As health care and nutrition improve throughout the world, people are living longer.  Strides are being made against the old killers (cancer, heart disease) that prevented most people from living into their seventies and eighties.  But as the population ages, neurodegenerative diseases that disproportionally affect the elderly are becoming a public health crisis.  For a short, entertaining and informative talk on this subject by our collaborator Greg Petsko, see the adjacent video.


Parkinson’s Disease (PD) and Alzheimer’s Disease (AD) decrease the quality of life for patients and put strains on families caring for elderly relatives and an already overburdened health care system.   Except in rare cases where a particular genetic defect has been identified, we do not know what causes PD or AD.  However, a hallmark of both diseases is the formation of precipitates of mis-folded proteins.  In healthy cells, mechanisms exist for the identification and break-down of mis-folded or otherwise defective proteins.   These mechanisms appear to break down or are overloaded in PD and AD.   Our research in this area is aimed at trying to figure out the structure and dynamics of the “healthy” stable form of a particular protein associated with PD, α-synuclein.  With our collaborators, we have identified a dynamic tetramer of synuclein that appears to resist precipitation and may represent a thermodynamically stable “storage” form of the soluble protein in the cell.  We are currently using a combination of NMR and molecular modeling methods that will help us to identify small-molecule drug candidates that stabilize this tetramer in hopes of slowing the onset of PD.


800 MHz 1H,15N HSQC of 0.8 mM S oligomer, 25 oC, pH 7.0, 0.1% BOG (3 mM).


Proposed α-synuclein tetramer structure based on EM reconstruction and PRE (paramagnetic relaxation enhancement).
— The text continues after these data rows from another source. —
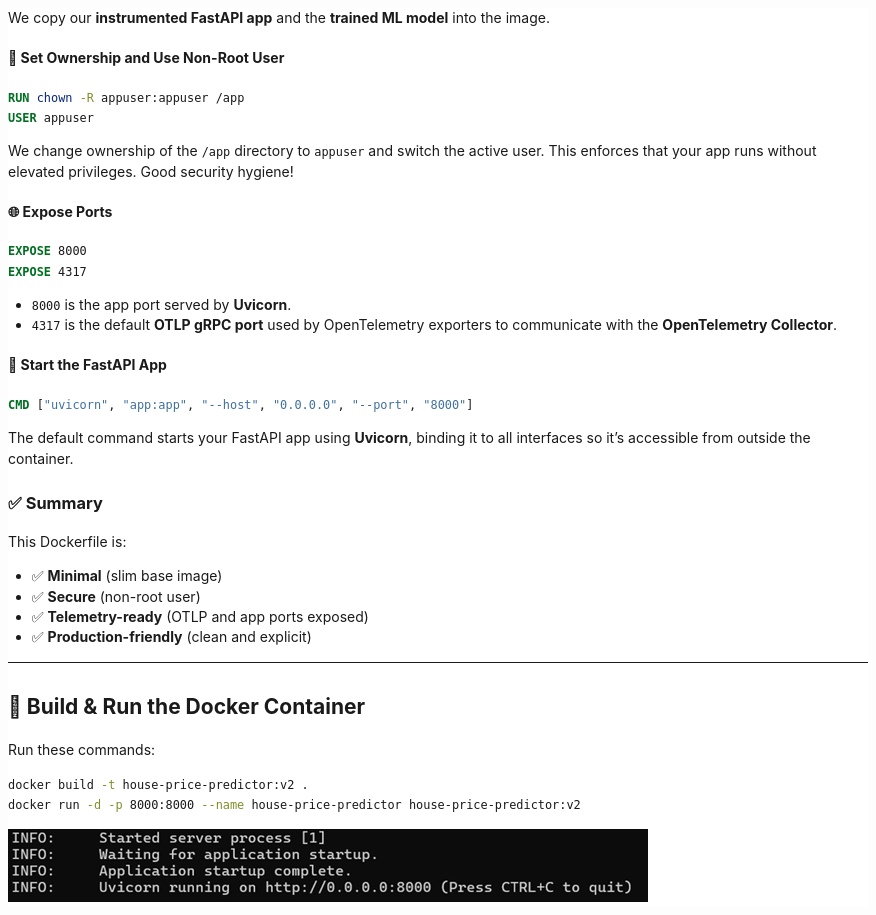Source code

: We copy our **instrumented FastAPI app** and the **trained ML model** into the image.

#### 🔐 Set Ownership and Use Non-Root User

```dockerfile
RUN chown -R appuser:appuser /app
USER appuser
```

We change ownership of the `/app` directory to `appuser` and switch the active user. This enforces that your app runs without elevated privileges. Good security hygiene!

#### 🌐 Expose Ports

```dockerfile
EXPOSE 8000
EXPOSE 4317
```

* `8000` is the app port served by **Uvicorn**.
* `4317` is the default **OTLP gRPC port** used by OpenTelemetry exporters to communicate with the **OpenTelemetry Collector**.

#### 🚀 Start the FastAPI App

```dockerfile
CMD ["uvicorn", "app:app", "--host", "0.0.0.0", "--port", "8000"]
```

The default command starts your FastAPI app using **Uvicorn**, binding it to all interfaces so it’s accessible from outside the container.

### ✅ Summary

This Dockerfile is:

* ✅ **Minimal** (slim base image)
* ✅ **Secure** (non-root user)
* ✅ **Telemetry-ready** (OTLP and app ports exposed)
* ✅ **Production-friendly** (clean and explicit)

---

## 🧪 Build & Run the Docker Container

Run these commands:

```bash
docker build -t house-price-predictor:v2 .
docker run -d -p 8000:8000 --name house-price-predictor house-price-predictor:v2
```
![ml-app-start-logs](https://github.com/Kartikdudeja/blogs/blob/main/images/otel-k8s/ml-app-start-logs.png)
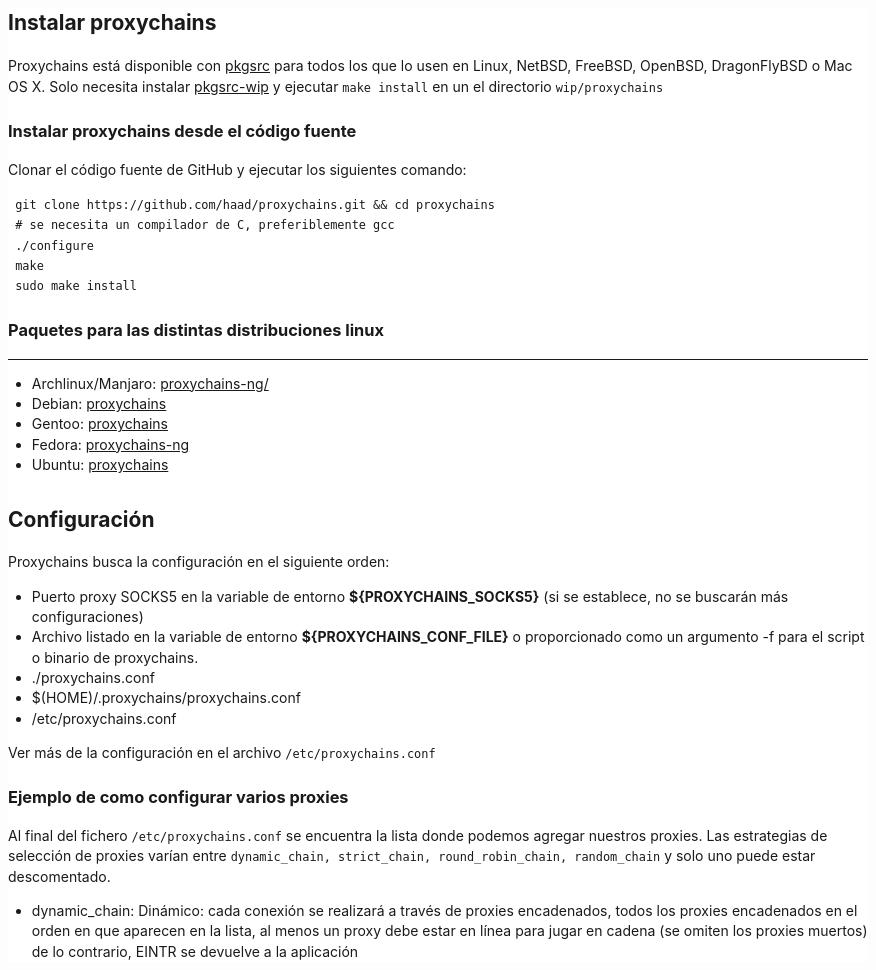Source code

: ## Instalar proxychains

Proxychains está disponible con [pkgsrc](https://github.com/haad/proxychains/blob/master/www.pkgsrc.org) para todos los que lo usen en Linux, NetBSD, FreeBSD, OpenBSD, DragonFlyBSD o Mac OS X. Solo necesita instalar [pkgsrc-wip](http://pkgsrc-wip.sourceforge.net/) y ejecutar `make install` en un el directorio `wip/proxychains`

### Instalar proxychains desde el código fuente

Clonar el código fuente de GitHub y ejecutar los siguientes comando:

```shell
 git clone https://github.com/haad/proxychains.git && cd proxychains
 # se necesita un compilador de C, preferiblemente gcc
 ./configure
 make
 sudo make install
```

### Paquetes para las distintas distribuciones linux

---

- Archlinux/Manjaro: [proxychains-ng/](https://www.archlinux.org/packages/community/x86_64/proxychains-ng/)
- Debian: [proxychains](https://packages.debian.org/search?keywords=proxychains)
- Gentoo: [proxychains](https://packages.gentoo.org/packages/net-proxy/proxychains)
- Fedora: [proxychains-ng](https://fedora.pkgs.org/32/fedora-x86_64/proxychains-ng-4.13-5.fc32.x86_64.rpm.html)
- Ubuntu: [proxychains](http://packages.ubuntu.com/search?searchon=names&keywords=proxychains)

## Configuración

Proxychains busca la configuración en el siguiente orden:

- Puerto proxy SOCKS5 en la variable de entorno **${PROXYCHAINS_SOCKS5}** (si se establece, no se buscarán más configuraciones)
- Archivo listado en la variable de entorno **${PROXYCHAINS_CONF_FILE}** o proporcionado como un argumento -f para el script o binario de proxychains.
- ./proxychains.conf
- $(HOME)/.proxychains/proxychains.conf
- /etc/proxychains.conf

Ver más de la configuración en el archivo `/etc/proxychains.conf`

### Ejemplo de como configurar varios proxies

Al final del fichero `/etc/proxychains.conf` se encuentra la lista donde podemos agregar nuestros proxies. Las estrategias de selección de proxies varían entre `dynamic_chain, strict_chain, round_robin_chain, random_chain` y solo uno puede estar descomentado.

- dynamic_chain: Dinámico: cada conexión se realizará a través de proxies encadenados, todos los proxies encadenados en el orden en que aparecen en la lista, al menos un proxy debe estar en línea para jugar en cadena (se omiten los proxies muertos) de lo contrario, EINTR se devuelve a la aplicación
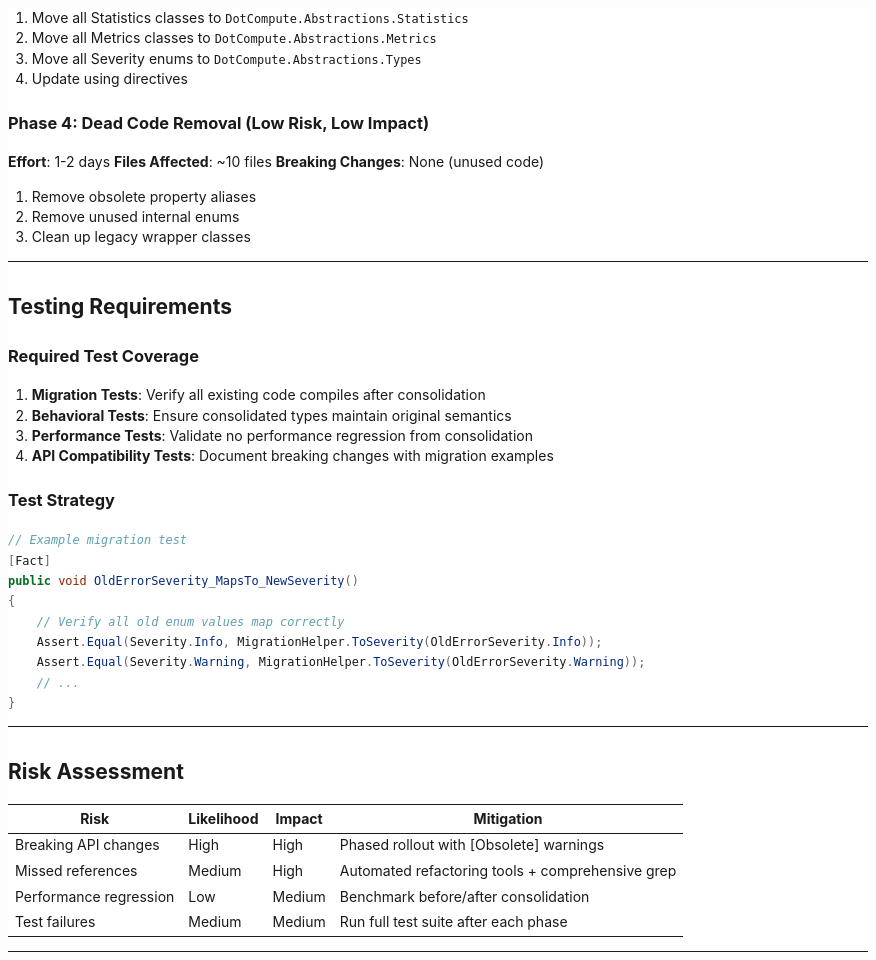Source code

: 1. Move all Statistics classes to `DotCompute.Abstractions.Statistics`
2. Move all Metrics classes to `DotCompute.Abstractions.Metrics`
3. Move all Severity enums to `DotCompute.Abstractions.Types`
4. Update using directives

### Phase 4: Dead Code Removal (Low Risk, Low Impact)
**Effort**: 1-2 days
**Files Affected**: ~10 files
**Breaking Changes**: None (unused code)

1. Remove obsolete property aliases
2. Remove unused internal enums
3. Clean up legacy wrapper classes

---

## Testing Requirements

### Required Test Coverage
1. **Migration Tests**: Verify all existing code compiles after consolidation
2. **Behavioral Tests**: Ensure consolidated types maintain original semantics
3. **Performance Tests**: Validate no performance regression from consolidation
4. **API Compatibility Tests**: Document breaking changes with migration examples

### Test Strategy
```csharp
// Example migration test
[Fact]
public void OldErrorSeverity_MapsTo_NewSeverity()
{
    // Verify all old enum values map correctly
    Assert.Equal(Severity.Info, MigrationHelper.ToSeverity(OldErrorSeverity.Info));
    Assert.Equal(Severity.Warning, MigrationHelper.ToSeverity(OldErrorSeverity.Warning));
    // ...
}
```

---

## Risk Assessment

| Risk | Likelihood | Impact | Mitigation |
|------|-----------|--------|------------|
| Breaking API changes | High | High | Phased rollout with [Obsolete] warnings |
| Missed references | Medium | High | Automated refactoring tools + comprehensive grep |
| Performance regression | Low | Medium | Benchmark before/after consolidation |
| Test failures | Medium | Medium | Run full test suite after each phase |

---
“A soluble alpha-synuclein construct forms a dynamic tetramer” (W. Wang, I. Perovic, J. Chittuluru, A. Kagnanovich, L. T. T. Nguyen, J. Liao, J. R. Auclair, D. Johnson, A. Landeru, A. K. Simorellis, S. Ju, M. R. Cookson, F. J. Asturias, J. N. Agar, B. N. Webb, C. H. Kang, D. Ringe, G. A. Petsko, T. C. Pochapsky and Q. Q. Hoang) Proc. Natl. Acad. Sci. USA, 108, 17797-17802 (2011).